◆ Aşağıdakileri tamamlayın
1/ Maç yolculuğunu anlatan metinde "Sabaha ramak kala, güneş" ile başlayıp "henüz çıkmadığım yolculuğa." ifadesine kadar süren kısmı harfiyen yazıya geçirir misiniz?
2/ Maç yolculuğunu anlatan metni kaldığı yerden sürdürür müsünüz?

◆ Belge bölümü
=======

Sabaha ramak kala, güneş henüz doğmamışken alarmın ilk çalışında fırlayarak kalktım o sıcak yataktan, hani yıllarca okula gitmeden önce kalkmamak için bin takla attığım yataktan! Bayramlığını baş ucuna koyup uyurken sabahı bekleyen çocuk gibi asmıştım çoktan formamla atkımı dolabın köşesine. Gece uykum gelsin diye okumaya başladığım kitabı yarıladım stresten uykum kaçarken. Sanki ertesi akşam ülkenin uzak şehrindeki sahaya çıkacak olan benmişim gibi. Sanki, takımımın yıllardır değişmeyen kader çizgisine dokunacak, ona yeni, güzel bir yön verecek olan olan benmişim gibi... Duş almaya gidiyorum ayılmak için. Suyun altında dalıp gidiyorum henüz çıkmadığım yolculuğa.
Duş sonrası telefonum çalmaya başlıyor; arayanlar da uykusundan feragat etmiş, hatta bir kısmı uyumamış dostlarım. Buluşma saatinde, yerinde değişiklik yok. Günler öncesinden ayarlanmış minibüs şoförü de uyandırılmış tatlı uykusundan. Yalnız kaptan biraz huysuz, ama yadırgamıyoruz onu. Bir türlü empati kuramadığı bir grup genci 600 km uzaktaki şehre götürecek ve parasını alacak. Düşündüğü tek şey bu.

=======

◆ Alıntılanan veriler
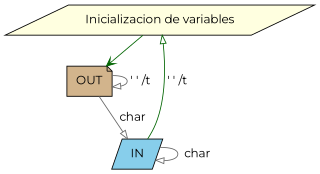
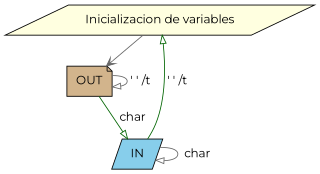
  digraph {
    fontname=Montserrat
    node [fontname=Montserrat shape=parallelogram style=filled]
    edge [arrowhead=onormal color=gray40 fontname=Montserrat]
    n1 [fillcolor=lightyellow label="Inicializacion de variables"]
    n2 [fillcolor=tan label=OUT shape=note]
    n3 [fillcolor=skyblue label=IN]
-   n1 -> n2 [arrowhead=vee color=darkgreen]
+   n1 -> n2 [arrowhead=vee]
    n2 -> n2 [label=" ' ' /t "]
-   n2 -> n3 [label=" char  "]
+   n2 -> n3 [color=darkgreen label=" char  "]
    n3 -> n1 [color=darkgreen label=" ' ' /t "]
    n3 -> n3 [label="  char"]
  }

=======

◆ Görev yanıtları
1/
Sabaha ramak kala, güneş henüz doğmamışken alarmın ilk çalışında fırlayarak kalktım o sıcak yataktan, hani yıllarca okula gitmeden önce kalkmamak için bin takla attığım yataktan! Bayramlığını baş ucuna koyup uyurken sabahı bekleyen çocuk gibi asmıştım çoktan formamla atkımı dolabın köşesine. Gece uykum gelsin diye okumaya başladığım kitabı yarıladım stresten uykum kaçarken. Sanki ertesi akşam ülkenin uzak şehrindeki sahaya çıkacak olan benmişim gibi. Sanki, takımımın yıllardır değişmeyen kader çizgisine dokunacak, ona yeni, güzel bir yön verecek olan olan benmişim gibi... Duş almaya gidiyorum ayılmak için. Suyun altında dalıp gidiyorum henüz çıkmadığım yolculuğa.

2/
Forma tamam, atkı tamam, sabahın ayazında ısınmamı sağlayacak ve dönüş yolunda üzerime battaniye olacak polar da tamam. Hazırım artık evden çıkmaya, son kez etrafa bakarken geride bıraktığım yatağıma takılıyor gözüm ama aldırmadan çekiyorum kapıyı.
Sevgilisiyle buluşmaya giderken hep geciken arkadaşım dahil herkes buluşma noktasında hazır, bekliyorlar gelmemi. Erken çıkmış olmama rağmen son gelen ben oluyorum. Diğerleriyle buluşmak üzere yürümeye başlıyoruz. Önümüzde, muhtemelen geceyi barlarda bitirdikten sonra sokakta sabahlamaya karar vermiş bir çift yürüyor. Dertleri bizimkinden apayrı, romantik bir pazar kahvaltısı büyük ihtimalle. Belki ben de bir pazarı kız arkadaşıma ayırmalıyım diye geçiriyorum içimden, lig tatile girdiğinde mesela...
Çağlar çantasından bir meşale çıkartıp yakıyor sabahın altısında, etrafındaki akşamdan kalmalara aldırmadan. Daha 7 saatlik yola çıkmadan havaya giriyoruz sayesinde. Ama henüz çok erken, sesimizi ve enerjimizi tüketmemeliyiz erkenden. Önümüzdeki romantik çiftin arkasından kahvaltı yapmak üzere fırına giriyoruz biz de, ama onlardan farklı olarak oyalanmadan ayak üstü atıştırıp yola koyuluyoruz tekrar. Çıkarken, masada oturan kız bize şaşkın gözlerle bakıyor, yanında oturan romantik adam da içten içe imrendiğini belli ediyor bize, muhtemelen o da bugün aynı yolculuğa çıkmayı istedi ama izin koparamadı sevgilisinden.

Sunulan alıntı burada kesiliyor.